He stumbled over a
fallen chair, got up and plowed forward again, still with that dead
weight in his arms; collapsed again, and yet once more pulled himself to
his feet by the sheer strength of the dogged will in him.
So, at last, like a drunken man, he reeled into safety, the very hair
and clothes of the man on fire from the inferno he had just left.
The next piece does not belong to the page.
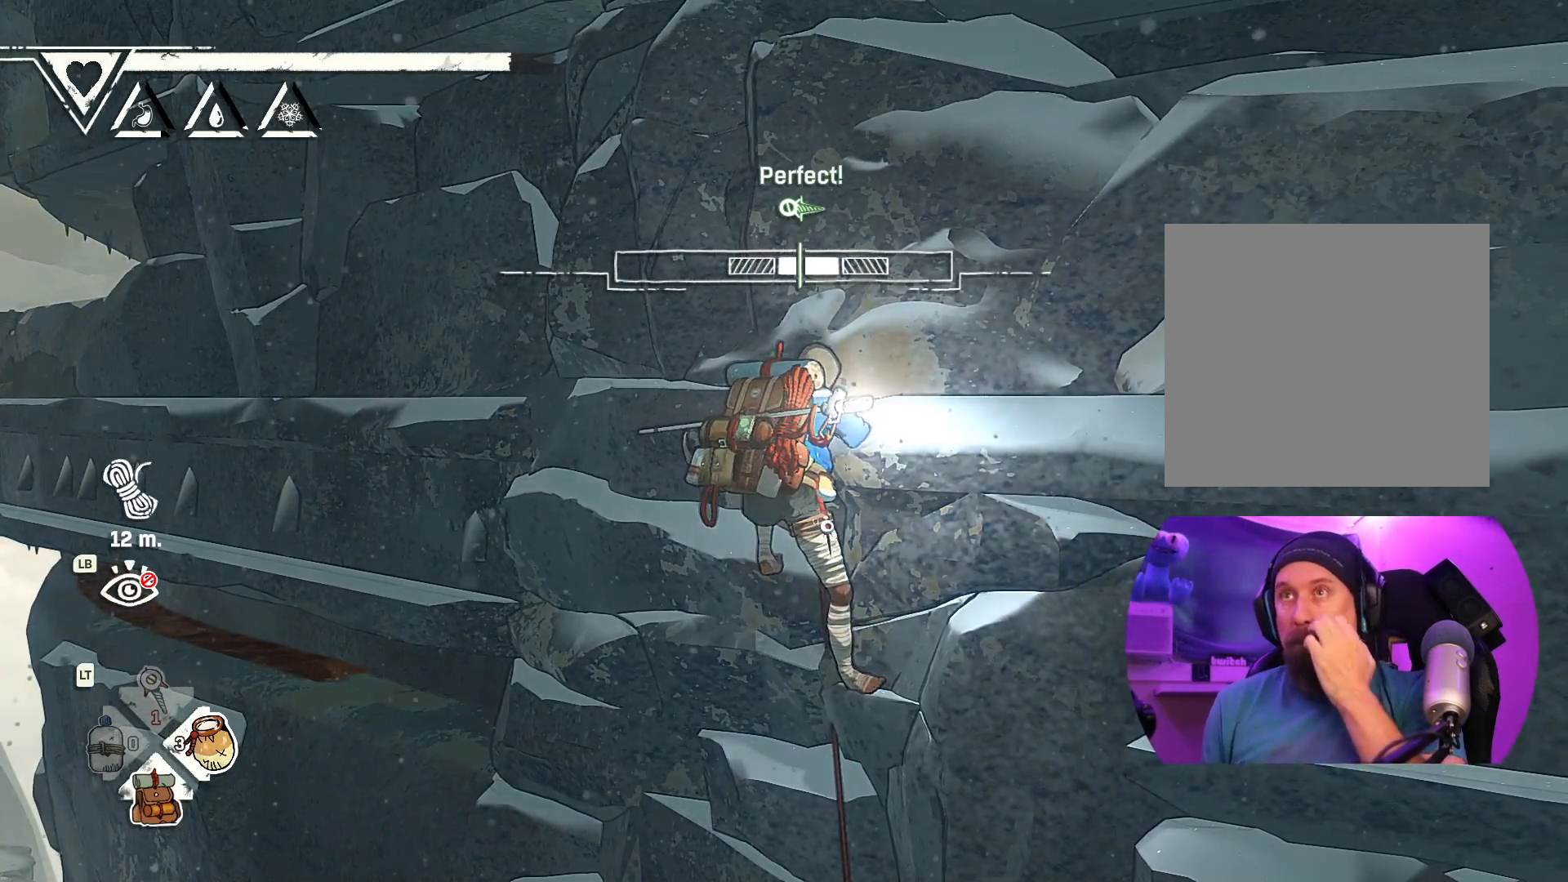
{"buttons": [], "left_stick": "center", "right_stick": "center", "events": []}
A score of eager hands were ready to relieve him of his burden, to
support his lurching footsteps. Two of them were the strong brown hands
of the woman he loved more than any other on earth, the woman who had
galloped into sight just in time to see him come staggering from that
furnace with the body of the man who was his hated rival. It was her
soft hands that smothered the fire in his hair, that dragged the burning
coat from his back.
He smiled wanly, murmured "Valencia," and fainted in her arms.
Gordon clutched in his stiffened fingers a tin box blistered by the
heat.
CHAPTER XXIII
THE TIN BOX
Dick Gordon lay on a bed in a sunny south room at the Corbett place.
He was swathed in bandages, and had something the appearance of a relic
of the Fourth of July, as our comic weeklies depict Young America the
day after that glorious occasion. But, except for one thing which he had
on his mind, the Coloradoan was as imperturbably gay as ever.